::: Text shown
I may have to, I'm cheap old bastard and hate paying for something I can do myself. 

Lets skip the masturbation jokes.


----------



## Mordekyle (May 20, 2014)

Pounder said:


> Odd to use dog eared boards upside down. What was the reason for that?


Expansion joints/ drainage.

Barometric pressure relief vents.

Insect habitat/thoroughfare.

Snow depth indicator.

Lots of reasons.


Sent from my iPhone using Tapatalk


----------



## onmywayup (Aug 18, 2012)

Was charging about $30 a linear foot up here in Michigan as of a couple of years ago, would definitely be a bit more now. If I could get $60+ a foot, I'd sell everything except a coil nailer and a post hole digger, and do fences three days a week while i fuc*ed off around the barn the other four.


----------



## Joe Fairplay (Aug 26, 2021)

530Foreman said:


> Couldn't source square topped boards in less than a full unit, and I didn't think to cut the DE off.


Seriously, how did you get past installing the third board without stopping and saying WTF am I doing.


----------



## Pounder (Nov 28, 2020)

Joe Fairplay said:


> Seriously, how did you get past installing the third board without stopping and saying WTF am I doing.


Time, cost, schedule, looked at third board and thought "I'm sure it will be fine". We've all done it at one time or another.


----------



## VinylHanger (Jul 14, 2011)

Because then your fence would be 5'11", not 6 feet.

After crap grows, dirt piles up and dogs wizz on it, nobody will know or care.

Sent from my SM-N975U using Tapatalk


----------



## 530Foreman (3 mo ago)

Joe Fairplay said:


> Seriously, how did you get past installing the third board without stopping and saying WTF am I doing.


There are 1000 excuses, but the bottom line is that I let myself get in a hurry and didn't do as good of a job as I should have. I'm lucky the customer is happy anyway, but it was a learning experience.


----------



## Joe Fairplay (Aug 26, 2021)

530Foreman said:


> There are 1000 excuses, but the bottom line is that I let myself get in a hurry and didn't do as good of a job as I should have. I'm lucky the customer is happy anyway, but it was a learning experience.


It happens. It's all part of the growth process.


----------



## hdavis (Feb 14, 2012)

Keeps from daming up surface water....


----------



## goneelkn (Jan 9, 2010)




----------



## Big Johnson (Jun 2, 2017)

I think that fence is up on an embankment


----------
::::::
Task list:
1 > Summarize the fence thread in two sentences.
2 > List every reason Mordekyle gives in the fence thread for using dog-eared boards upside down.
::: Data for review
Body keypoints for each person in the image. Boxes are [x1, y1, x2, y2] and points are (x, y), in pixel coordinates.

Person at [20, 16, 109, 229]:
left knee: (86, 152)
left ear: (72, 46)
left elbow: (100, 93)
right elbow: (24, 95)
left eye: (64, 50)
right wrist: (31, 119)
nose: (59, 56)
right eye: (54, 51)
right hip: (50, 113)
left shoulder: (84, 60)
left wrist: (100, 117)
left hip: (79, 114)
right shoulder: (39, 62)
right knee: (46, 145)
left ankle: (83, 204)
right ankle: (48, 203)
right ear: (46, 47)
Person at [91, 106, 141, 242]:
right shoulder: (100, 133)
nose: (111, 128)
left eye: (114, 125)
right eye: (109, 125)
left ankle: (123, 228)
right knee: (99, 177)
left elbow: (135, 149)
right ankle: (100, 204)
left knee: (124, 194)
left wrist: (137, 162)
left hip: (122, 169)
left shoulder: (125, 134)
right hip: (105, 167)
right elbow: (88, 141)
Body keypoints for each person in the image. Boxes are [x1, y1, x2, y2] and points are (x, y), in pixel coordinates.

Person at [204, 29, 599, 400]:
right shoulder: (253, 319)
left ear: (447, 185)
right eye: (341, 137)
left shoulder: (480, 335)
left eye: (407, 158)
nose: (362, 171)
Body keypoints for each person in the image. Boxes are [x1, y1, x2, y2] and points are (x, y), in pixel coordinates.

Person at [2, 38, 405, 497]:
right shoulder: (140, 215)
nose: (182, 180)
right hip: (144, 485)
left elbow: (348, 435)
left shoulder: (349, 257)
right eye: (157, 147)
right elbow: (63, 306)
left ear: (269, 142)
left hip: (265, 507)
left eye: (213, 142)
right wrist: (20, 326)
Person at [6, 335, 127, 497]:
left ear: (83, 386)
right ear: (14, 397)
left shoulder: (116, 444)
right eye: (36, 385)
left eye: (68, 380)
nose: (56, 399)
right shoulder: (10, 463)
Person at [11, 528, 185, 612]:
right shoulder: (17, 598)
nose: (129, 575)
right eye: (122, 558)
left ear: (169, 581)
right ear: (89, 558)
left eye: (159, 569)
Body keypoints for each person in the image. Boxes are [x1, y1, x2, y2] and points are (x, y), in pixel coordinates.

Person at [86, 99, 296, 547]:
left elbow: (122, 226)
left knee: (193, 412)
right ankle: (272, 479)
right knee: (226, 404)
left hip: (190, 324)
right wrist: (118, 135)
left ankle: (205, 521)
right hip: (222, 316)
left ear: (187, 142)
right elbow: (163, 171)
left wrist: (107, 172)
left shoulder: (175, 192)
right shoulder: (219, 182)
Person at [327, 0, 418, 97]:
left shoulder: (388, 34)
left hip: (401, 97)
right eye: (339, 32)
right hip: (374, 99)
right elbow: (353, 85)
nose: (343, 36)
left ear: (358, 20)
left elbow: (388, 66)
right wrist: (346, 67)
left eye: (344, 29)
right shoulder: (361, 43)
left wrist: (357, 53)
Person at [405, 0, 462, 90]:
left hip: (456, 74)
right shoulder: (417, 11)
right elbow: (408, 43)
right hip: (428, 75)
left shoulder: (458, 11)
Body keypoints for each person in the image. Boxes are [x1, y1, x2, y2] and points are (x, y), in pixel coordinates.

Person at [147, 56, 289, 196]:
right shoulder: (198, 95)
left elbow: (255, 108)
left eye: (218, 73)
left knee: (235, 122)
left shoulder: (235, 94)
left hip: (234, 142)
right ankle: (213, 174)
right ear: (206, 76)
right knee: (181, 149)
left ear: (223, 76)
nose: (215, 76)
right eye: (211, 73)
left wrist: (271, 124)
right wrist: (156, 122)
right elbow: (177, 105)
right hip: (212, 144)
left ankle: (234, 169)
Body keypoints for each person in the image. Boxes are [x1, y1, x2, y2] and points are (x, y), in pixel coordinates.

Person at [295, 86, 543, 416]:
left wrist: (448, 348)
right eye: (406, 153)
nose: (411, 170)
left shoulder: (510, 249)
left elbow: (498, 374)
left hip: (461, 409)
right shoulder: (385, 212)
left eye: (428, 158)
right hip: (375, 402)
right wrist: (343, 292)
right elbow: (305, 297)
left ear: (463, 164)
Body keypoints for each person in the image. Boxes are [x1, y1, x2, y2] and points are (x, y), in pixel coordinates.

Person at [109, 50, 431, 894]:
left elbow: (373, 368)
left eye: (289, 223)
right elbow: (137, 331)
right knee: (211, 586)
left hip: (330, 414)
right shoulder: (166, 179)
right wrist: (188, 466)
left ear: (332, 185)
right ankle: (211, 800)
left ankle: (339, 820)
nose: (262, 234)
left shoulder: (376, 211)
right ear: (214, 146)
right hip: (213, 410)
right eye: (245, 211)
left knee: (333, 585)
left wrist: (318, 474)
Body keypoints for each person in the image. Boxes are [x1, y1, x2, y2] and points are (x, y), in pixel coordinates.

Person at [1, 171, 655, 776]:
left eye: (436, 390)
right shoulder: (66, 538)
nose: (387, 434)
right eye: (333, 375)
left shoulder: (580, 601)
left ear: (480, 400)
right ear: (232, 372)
::::::
Responses to the tasks:
1 > In a forum thread about a fence built with dog-eared boards installed upside down, 530Foreman explains that square-topped boards could not be sourced in less than a full unit and admits to having rushed the job, though the customer is happy anyway. Other posters offer joking or practical reasons for the upside-down boards, and one reports having charged about $30 per linear foot for fences in Michigan a couple of years earlier.

2 >
- Expansion joints/drainage
- Barometric pressure relief vents
- Insect habitat/thoroughfare
- Snow depth indicator